##### DOCUMENTO DE ORIGEM #####
Eu era a bichinha da sala de aula e o amigo gay que para as meninas era um “desperdício”. Para os meninos, uma vergonha contagiosa que poderia virar suspeita contra eles se por acaso me tratassem feito gente. O fracasso do meu pai, a culpa da minha mãe, o problema delicado dos meus professores. Para a igreja, alguém amaldiçoado pelo desejo mesmo quando ainda era virgem. Para minha psicóloga, mais uma criança superprotegida sentindo falta de uma figura masculina. E pra mim… Bem, ninguém nunca me perguntou nada!

Lembro de quando me aceitei como gay. Eu, comigo. Tinha 12 anos e resolvi parar de brigar com o inevitável, uma vez que nessa fase pré-adolescente já era óbvio que meus desejos homossexuais – fossem certos, errados, pecaminosos ou fabulosos – não iriam sumir. Aliás, eles só aumentavam, assim como o sentimento de vergonha por estar meio que confirmando todos os xingamentos que sempre recebi e que negava como podia.

De certa forma foi como se eu dissesse “vocês tinham razão”, e isso foi libertador.

Até hoje eu sou “o gay”, essa referência. Esse texto é gay, esse site é gay, eu sou um pesquisador gay fazendo militância gay, e tudo que faço, visto, a forma que eu danço, ando e falo é gay. E se por acaso alguma coisa não estiver parecendo gay, o simples fato de EU estar fazendo já a transforma em algo “de gay”. Guardadas as devidas proporções, com aquela atenção especial para os recortes de gênero, de classe e de raça, isso acontece com qualquer identidade estigmatizada. Somos os “diferentes”!
#####
**INSTRUÇÃO 1**
Segundo o relato, com que idade quem narra se aceitou como gay?
**INSTRUÇÃO 2**
Reescreva o relato desde "Lembro de quando" até "isso foi libertador.", substituindo "xingamentos" por "insultos".
##### DADOS FORNECIDOS #####
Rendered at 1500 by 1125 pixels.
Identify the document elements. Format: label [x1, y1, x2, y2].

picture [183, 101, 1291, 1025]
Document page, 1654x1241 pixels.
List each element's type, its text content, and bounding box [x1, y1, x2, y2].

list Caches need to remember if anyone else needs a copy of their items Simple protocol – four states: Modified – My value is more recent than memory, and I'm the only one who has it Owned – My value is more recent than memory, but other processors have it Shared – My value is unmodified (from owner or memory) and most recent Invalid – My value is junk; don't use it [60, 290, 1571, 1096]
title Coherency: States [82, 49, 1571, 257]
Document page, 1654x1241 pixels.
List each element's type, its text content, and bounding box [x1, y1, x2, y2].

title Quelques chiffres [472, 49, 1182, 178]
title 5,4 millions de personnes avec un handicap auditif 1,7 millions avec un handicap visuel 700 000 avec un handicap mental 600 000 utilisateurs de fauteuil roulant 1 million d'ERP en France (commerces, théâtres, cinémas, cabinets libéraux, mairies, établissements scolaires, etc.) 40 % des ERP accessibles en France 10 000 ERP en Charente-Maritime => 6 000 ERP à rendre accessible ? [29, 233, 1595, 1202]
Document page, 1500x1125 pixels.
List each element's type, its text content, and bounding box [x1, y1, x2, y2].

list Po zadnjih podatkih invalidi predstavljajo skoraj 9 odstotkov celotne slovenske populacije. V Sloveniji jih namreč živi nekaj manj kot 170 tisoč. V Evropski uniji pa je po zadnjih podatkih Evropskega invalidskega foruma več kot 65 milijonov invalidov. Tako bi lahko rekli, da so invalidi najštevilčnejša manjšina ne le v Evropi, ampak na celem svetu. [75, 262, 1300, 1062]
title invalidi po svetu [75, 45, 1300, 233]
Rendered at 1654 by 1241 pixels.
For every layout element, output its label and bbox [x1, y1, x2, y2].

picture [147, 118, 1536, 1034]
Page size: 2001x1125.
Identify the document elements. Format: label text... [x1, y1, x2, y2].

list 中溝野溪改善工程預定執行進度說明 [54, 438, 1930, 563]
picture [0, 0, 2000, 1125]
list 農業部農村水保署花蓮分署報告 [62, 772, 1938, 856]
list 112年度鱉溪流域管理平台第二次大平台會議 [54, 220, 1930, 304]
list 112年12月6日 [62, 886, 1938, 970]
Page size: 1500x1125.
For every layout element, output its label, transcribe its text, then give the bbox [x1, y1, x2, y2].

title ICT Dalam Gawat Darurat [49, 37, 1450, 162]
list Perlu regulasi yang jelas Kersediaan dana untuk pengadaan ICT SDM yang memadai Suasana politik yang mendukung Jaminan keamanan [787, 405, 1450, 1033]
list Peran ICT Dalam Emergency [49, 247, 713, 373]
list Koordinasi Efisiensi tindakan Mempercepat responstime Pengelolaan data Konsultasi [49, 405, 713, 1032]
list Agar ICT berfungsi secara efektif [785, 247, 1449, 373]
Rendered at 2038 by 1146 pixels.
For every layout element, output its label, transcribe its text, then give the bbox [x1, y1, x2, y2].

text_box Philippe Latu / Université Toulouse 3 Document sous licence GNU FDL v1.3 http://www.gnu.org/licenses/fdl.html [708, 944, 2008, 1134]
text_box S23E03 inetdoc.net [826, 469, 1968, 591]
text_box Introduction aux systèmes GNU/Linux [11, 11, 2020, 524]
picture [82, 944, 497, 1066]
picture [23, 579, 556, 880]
#####
**RESPOSTA ESCRITA 1**
Aos 12 anos.

**RESPOSTA ESCRITA 2**
Lembro de quando me aceitei como gay. Eu, comigo. Tinha 12 anos e resolvi parar de brigar com o inevitável, uma vez que nessa fase pré-adolescente já era óbvio que meus desejos homossexuais – fossem certos, errados, pecaminosos ou fabulosos – não iriam sumir. Aliás, eles só aumentavam, assim como o sentimento de vergonha por estar meio que confirmando todos os insultos que sempre recebi e que negava como podia.

De certa forma foi como se eu dissesse “vocês tinham razão”, e isso foi libertador.